**Directions:**
Repeat exactly the lines of the records below, starting at the line containing "exposure_s: 1/60" and ending at the line containing "focal_mm: 16". Leave the pictures out.

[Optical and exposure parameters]
---*---

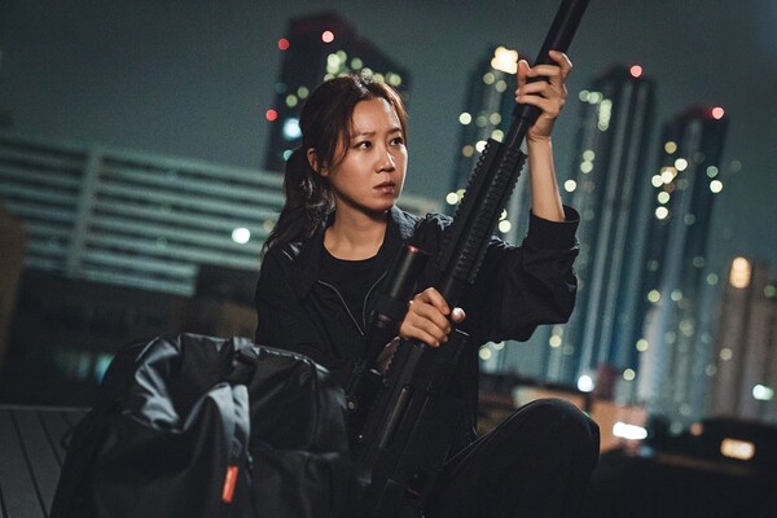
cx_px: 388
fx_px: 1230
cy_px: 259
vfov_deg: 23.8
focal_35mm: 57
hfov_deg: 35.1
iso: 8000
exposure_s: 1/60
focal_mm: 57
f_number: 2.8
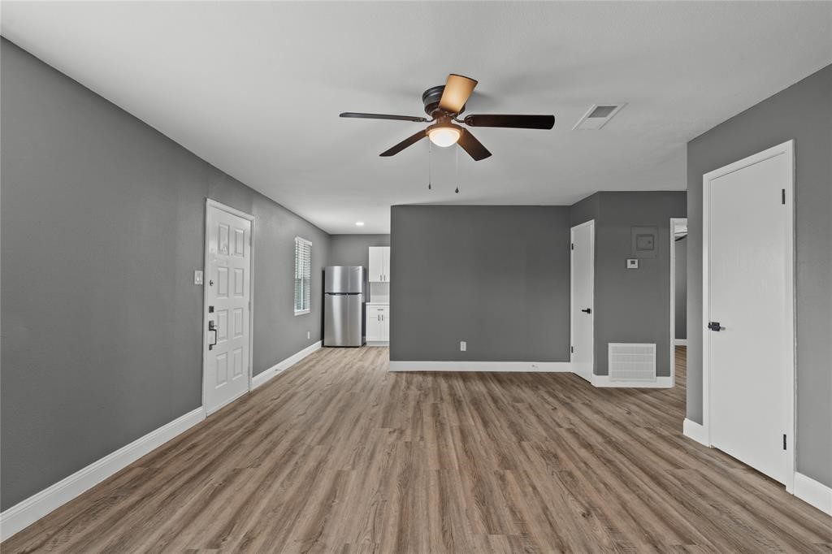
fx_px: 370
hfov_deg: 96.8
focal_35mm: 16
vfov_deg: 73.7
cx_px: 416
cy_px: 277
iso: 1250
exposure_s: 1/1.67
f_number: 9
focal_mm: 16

---*---

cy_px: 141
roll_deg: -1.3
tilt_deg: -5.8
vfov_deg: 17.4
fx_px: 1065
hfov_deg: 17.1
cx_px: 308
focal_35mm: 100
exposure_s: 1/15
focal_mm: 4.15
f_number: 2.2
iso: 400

---*---

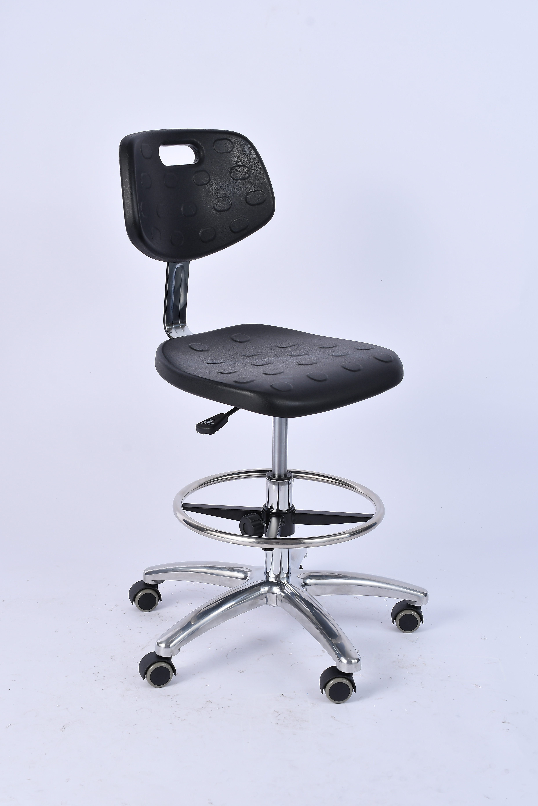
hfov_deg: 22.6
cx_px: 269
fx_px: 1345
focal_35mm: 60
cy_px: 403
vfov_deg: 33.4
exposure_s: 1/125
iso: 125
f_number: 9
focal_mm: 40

---*---

**Written solution:**
exposure_s: 1/60
focal_mm: 57
f_number: 2.8
fx_px: 370
hfov_deg: 96.8
focal_35mm: 16
vfov_deg: 73.7
cx_px: 416
cy_px: 277
iso: 1250
exposure_s: 1/1.67
f_number: 9
focal_mm: 16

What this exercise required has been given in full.